The function names eightomic_bsearch_ascending() and eightomic_bsearch_descending() must not change.
Reference
eightomic_bsearch_ascending() and eightomic_bsearch_descending() are the searching functions for a list of elements already sorted in either ascending or descending order that accept the following 5 arguments in left-to-right order.
1: low is the uintptr_t lowest index bound to search in haystack.
2: high is the uintptr_t highest index bound to search in haystack and must be greater than or equal to low.
3: haystack is the const int array of elements to search. The data type is interchangeable with any integral data type after modifying the relevant function parameter accordingly.
4: needle is the const int element to search for in haystack. The data type is interchangeable with any integral data type after modifying the relevant function parameter to match the haystack data type.
5: position is the uintptr_t pointer containing the index of the searched element.
The return value data type is unsigned char. When the return value is 1, position contains the index of the found needle.
When the return value is 0, a new index value isn't assigned to position.
Speed
Eightomic Bsearch is close to a lossless optimization with faster speed than Binary Search, Exponential Search and Fibonacci Search in all distributed instances that were tested by Eightomic.

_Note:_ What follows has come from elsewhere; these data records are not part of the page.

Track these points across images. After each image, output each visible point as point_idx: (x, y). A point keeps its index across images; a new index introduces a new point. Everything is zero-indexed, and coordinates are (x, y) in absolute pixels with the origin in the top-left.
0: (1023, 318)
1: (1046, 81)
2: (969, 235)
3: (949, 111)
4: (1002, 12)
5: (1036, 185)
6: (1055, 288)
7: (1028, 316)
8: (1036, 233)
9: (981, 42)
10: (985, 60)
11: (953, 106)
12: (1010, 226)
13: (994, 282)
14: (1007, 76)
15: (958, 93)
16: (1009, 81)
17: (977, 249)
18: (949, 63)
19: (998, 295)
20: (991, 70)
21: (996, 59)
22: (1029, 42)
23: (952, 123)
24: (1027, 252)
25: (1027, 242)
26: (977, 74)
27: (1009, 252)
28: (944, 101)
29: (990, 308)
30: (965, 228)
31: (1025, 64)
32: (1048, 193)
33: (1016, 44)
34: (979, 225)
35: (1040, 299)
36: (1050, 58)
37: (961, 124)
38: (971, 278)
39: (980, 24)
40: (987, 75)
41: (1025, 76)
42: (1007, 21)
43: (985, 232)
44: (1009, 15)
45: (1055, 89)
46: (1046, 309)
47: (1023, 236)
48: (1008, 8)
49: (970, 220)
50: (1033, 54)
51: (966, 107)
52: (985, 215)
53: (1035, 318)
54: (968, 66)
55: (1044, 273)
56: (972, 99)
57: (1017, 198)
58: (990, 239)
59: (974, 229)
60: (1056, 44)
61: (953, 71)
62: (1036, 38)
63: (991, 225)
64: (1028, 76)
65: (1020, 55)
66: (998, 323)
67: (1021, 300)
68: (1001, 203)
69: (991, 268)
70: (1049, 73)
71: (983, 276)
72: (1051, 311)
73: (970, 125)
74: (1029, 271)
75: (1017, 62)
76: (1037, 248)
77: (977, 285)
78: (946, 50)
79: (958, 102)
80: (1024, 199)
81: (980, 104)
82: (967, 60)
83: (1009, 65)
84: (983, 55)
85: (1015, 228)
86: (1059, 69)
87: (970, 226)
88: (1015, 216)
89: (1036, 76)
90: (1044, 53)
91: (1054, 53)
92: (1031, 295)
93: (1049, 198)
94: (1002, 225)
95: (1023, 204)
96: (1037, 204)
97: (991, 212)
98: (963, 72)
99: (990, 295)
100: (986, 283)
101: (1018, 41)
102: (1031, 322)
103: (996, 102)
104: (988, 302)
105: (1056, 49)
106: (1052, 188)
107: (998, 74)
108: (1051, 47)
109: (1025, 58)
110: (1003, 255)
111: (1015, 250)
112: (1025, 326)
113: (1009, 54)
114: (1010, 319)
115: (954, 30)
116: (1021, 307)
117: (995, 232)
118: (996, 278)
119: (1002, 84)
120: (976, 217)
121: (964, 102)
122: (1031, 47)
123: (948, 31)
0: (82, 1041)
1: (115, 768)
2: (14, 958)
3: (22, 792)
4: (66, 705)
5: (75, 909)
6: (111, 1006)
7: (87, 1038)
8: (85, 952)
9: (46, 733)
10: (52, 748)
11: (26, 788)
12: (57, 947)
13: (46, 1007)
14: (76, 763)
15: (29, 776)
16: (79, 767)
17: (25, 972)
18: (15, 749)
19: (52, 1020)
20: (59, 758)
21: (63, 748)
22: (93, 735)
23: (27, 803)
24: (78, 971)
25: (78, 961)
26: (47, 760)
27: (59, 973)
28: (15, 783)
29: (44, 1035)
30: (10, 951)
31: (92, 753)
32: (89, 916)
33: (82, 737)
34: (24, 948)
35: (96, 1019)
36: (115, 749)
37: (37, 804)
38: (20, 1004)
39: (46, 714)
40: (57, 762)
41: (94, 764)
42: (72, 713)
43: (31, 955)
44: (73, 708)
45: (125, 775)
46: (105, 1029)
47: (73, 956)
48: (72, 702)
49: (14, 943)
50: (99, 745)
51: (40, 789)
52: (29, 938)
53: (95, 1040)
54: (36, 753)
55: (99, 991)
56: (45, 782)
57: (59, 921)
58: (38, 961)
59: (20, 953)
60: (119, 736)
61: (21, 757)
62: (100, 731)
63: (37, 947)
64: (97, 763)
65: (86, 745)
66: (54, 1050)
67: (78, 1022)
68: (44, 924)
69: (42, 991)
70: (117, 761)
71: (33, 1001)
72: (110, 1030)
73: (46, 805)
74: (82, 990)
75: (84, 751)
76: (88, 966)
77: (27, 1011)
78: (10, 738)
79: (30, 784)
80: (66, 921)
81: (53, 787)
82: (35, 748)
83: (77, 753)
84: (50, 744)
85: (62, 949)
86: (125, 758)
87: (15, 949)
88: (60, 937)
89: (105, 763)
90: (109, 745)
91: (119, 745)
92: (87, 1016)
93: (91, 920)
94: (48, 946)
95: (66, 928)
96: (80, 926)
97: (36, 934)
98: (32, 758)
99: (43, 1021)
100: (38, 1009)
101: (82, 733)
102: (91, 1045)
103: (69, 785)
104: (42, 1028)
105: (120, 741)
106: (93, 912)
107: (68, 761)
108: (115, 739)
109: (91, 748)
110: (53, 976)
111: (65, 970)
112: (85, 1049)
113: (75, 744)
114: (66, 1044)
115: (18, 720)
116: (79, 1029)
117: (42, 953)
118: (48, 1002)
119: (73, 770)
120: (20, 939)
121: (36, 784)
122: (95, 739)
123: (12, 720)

It doesn’t rely on evenly-distributed haystack values for heuristic, input-based calculations and it's substantially-faster than the worst instances of Interpolation Search.
It's possibly the fastest sorted-list search algorithm compared to sorted-list search algorithms that don't require input-based calculations across a wide range of data types and data, both randomized and uniform.
Security
bsearch() doesn't guarantee the use of Binary Search and has neither space nor time complexity guarantees.
Eightomic Bsearch is an optimal alternative to every instance that implements bsearch() to perform a needle-in-a-haystack search operation on a sorted list of elements.
The following security explanation uses the context of ascending sort order.
if (haystack[low] < needle) ensures needle is larger than the low bound in haystack before proceeding. If not, it falls through to verify the low bound in haystack before exiting.
Otherwise, if (haystack[high] < needle) ensures needle is contained within haystack, then verifies the high bound in haystack.
In addition to the aforementioned conditional statements creating the fastest instance whenever needle isn’t found, they set up a safe range to iterate through without requiring additional comparisons for memory safety.
Then, high-- decreases the previously-verified high bound to prevent overflows in the core searching loop while maintaining the searchability of each element in haystack.
Instead of initializing with a median pivot value before determining a search direction, the high bound is halved, meaning the first Binary Search operation always uses subtraction repeatedly before proceeding in the opposite direction.
The aforementioned alternating control flow prevents excessive array accesses and equality operations after each modification of the high bound to increase speed without either exceeding bounds or skipping elements.
The aforementioned process repeats until either gap is 2 or the high bound is greater than or equal to needle.
Then, to avoid infinite loops, it processes a final one-way Binary Search operation as if gap is 1.
The final conditional statement if (haystack[high] == needle) verifies if the resulting high bound in haystack contains needle.